第一、「ら抜き言葉」という、「『ら』が抜ける」というこの言葉の定義自体、その表現が一定のルールに則って作られた事を示唆しているのではないか。だって、もし本当にこの省略表現が文法を無視しているなら、「私は魚を食べらる」とか、「私は魚を食られる」なんて表現が「私は魚を食べられる」という従来の表現と同一視されてもよかったはずである。それでも「私は魚を食べれる」という表現が同時多発的に発生し、しかもそれ以外の言い方が決して有り得なかったというこの事態は、この表現が、私達には認識できないが、それでも何かしらのルールに忠実に則って作られたものであるという事を、端的に示しているのではないか。
「ら抜き言葉」が私達の頭の中に何かしらの法則に則っているという事を示唆する例として、伝聞ではあるが、言語学では有名らしいとある説とその実例がある。「全く同じ意味を表せる二つの表現が同時に存在した場合、例外なく短い方の表現が支配的になる」という説である。実際、英語には、日本語における「~するのに時間を使う」という訳語に対応する表現として"spend 時間 in doing"という表現と"spend 時間 doing"という二つの表現があったのだが、今ではすっかり短い後者が支配的になり、長い前者はそうそうお目にかかれない古めかしい表現になってしまった。これは、「食べられる」と「食べれる」という二つの表現が対立する中で、文章語以外では後者の方が支配的になりつつあるという日本の現状とよく似たような出来事ではないだろうか。もし日本の「ら抜き言葉」が言語学界の通説に則っているのだとすれば、やはりこの表現が生まれた背景には何かしらの法則が潜んでいそうなものである。(私は"spend 時間 in doing"に代表されるような"動詞 時間 in doing"型の表現でしかこの法則が当てはまる事例を知らないが、法則として認知され、「例外なく」という但し書きまでついているくらいだから、世界中の言語の様々な表現において認められている法則なのだろう。)(ちなみに、これも伝聞ではあるが、「ら抜き言葉」と呼ばれる表現は実は大正時代まで遡ることが出来るらしい。)

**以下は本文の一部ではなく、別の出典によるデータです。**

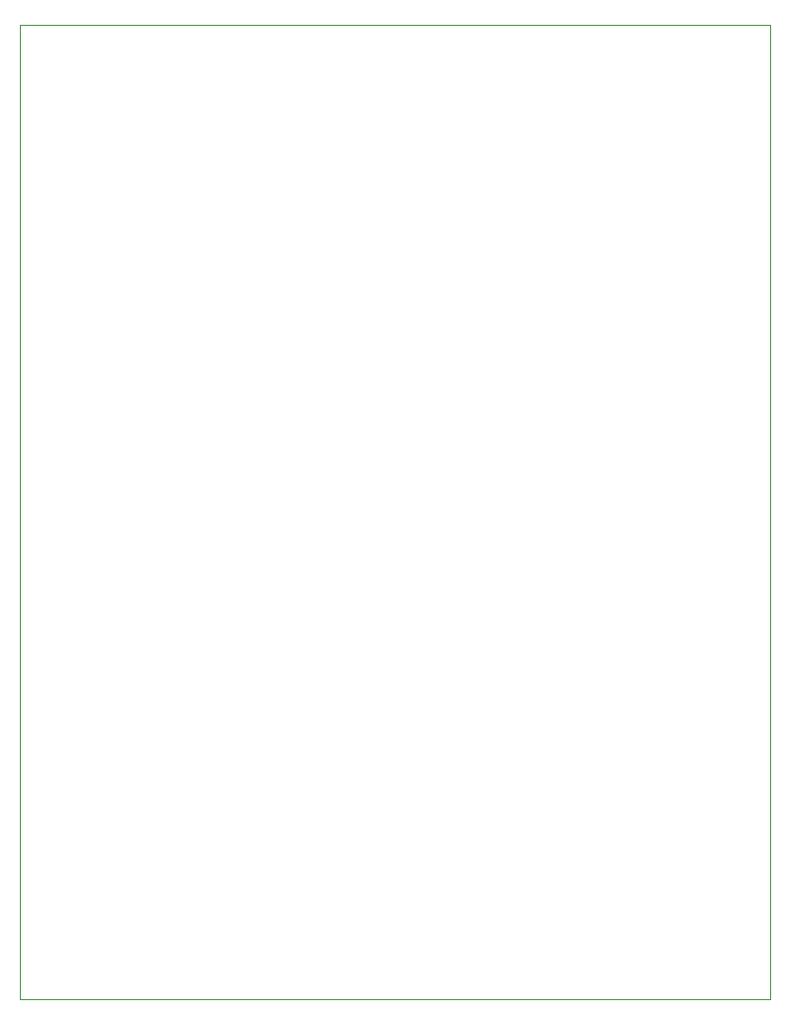
<source format=gm1>
G04 #@! TF.GenerationSoftware,KiCad,Pcbnew,5.1.5-52549c5~86~ubuntu18.04.1*
G04 #@! TF.CreationDate,2020-12-07T22:39:35-08:00*
G04 #@! TF.ProjectId,multiple_PCBs,6d756c74-6970-46c6-955f-504342732e6b,rev?*
G04 #@! TF.SameCoordinates,Original*
G04 #@! TF.FileFunction,Profile,NP*
%FSLAX46Y46*%
G04 Gerber Fmt 4.6, Leading zero omitted, Abs format (unit mm)*
G04 Created by KiCad (PCBNEW 5.1.5-52549c5~86~ubuntu18.04.1) date 2020-12-07 22:39:35*
%MOMM*%
%LPD*%
G04 APERTURE LIST*
%ADD10C,0.099060*%
G04 APERTURE END LIST*
D10*
X201000000Y-59000000D02*
X137000000Y-59000000D01*
X201000000Y-142000000D02*
X201000000Y-59000000D01*
X137000000Y-142000000D02*
X201000000Y-142000000D01*
X137000000Y-59000000D02*
X137000000Y-142000000D01*
M02*

</source>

私達が「ら抜き言葉」に対して怒りを覚えるのは、それが文法を逸脱しているからではなく、それが若者言葉だからであり、そして(理由はわからないのだが)勉強した人間からは勉強していない人間の発言が酷く不愉快に見えるからである(だから、きっとこの記事も)。そういう怒りは、電車の中で大声で下世話な話をする若者達に対して抱いている怒りと何ら変わらないように私には思われる。だから、私達がこういう言葉に対して覚えている怒りを記述する際には、よく分からんがなんとなく生理的にムカついてしまうのだと、ただそれだけを書くべきであって、偉大なる先人の業績の一部である日本語の文法という輝かしい遺産を個人のムカッ腹を抑える等という用途に援用するべきではない。そして、何よりもそれは、我々の生や世界を根底から貫いている自然の摂理に対して甚だ不誠実であり、私はそういう態度に対して怒りを覚える(これも単純に私が彼らとは違う存在だからであり、それ以上ではない)。

(何故動詞spendが"spend 時間 in doing"と"spend 時間 doing"とという2つの形を持ち得たのかという事について軽く触れておきたい。前者は「doingするのに時間を使う」と問題無く訳せる。一方後者はどうであるか。このdoingは一体何なのか。inはどこに消えたのか。実はこのdoingは、英語の文法上分詞構文として解される。訳を作るなら、「doingしながら時間を使う(=doingするのに時間を使う)」。つまり、inが省略されたのではなく、元々文法的に全く異なるものの意味の同じ表現が二つ存在し、「同じ表現が二つ存在した場合短いほうが支配的になる」という説の示す通り、後者が一般化したのである。よく「spend 時間 in doing (inは省略可能)」等と書いてある参考書があるが、あれは歴史的経緯を辿ると全くの誤りである。that節やto不定詞を目的語に取りたい場合に前置詞が消去される現象は英語では信じられないくらい頻繁に起こるのであるが、しかしそれは消去であって省略ではないし(つまり消去の場合には消された語を絶対に補ってはならないということである)、第一「inが省略される(ように見える)」現象なんて、この表現以外では絶対に起こらない。何故ならこれは省略ではなく、文法的に違う二つの表現がまず存在し、一方がもう一方に吸収されてしまったが故に二つの表現が混同されてしまっているだけだからである。省略なんてどこにも起こっていないのだ。そう見えるだけである。)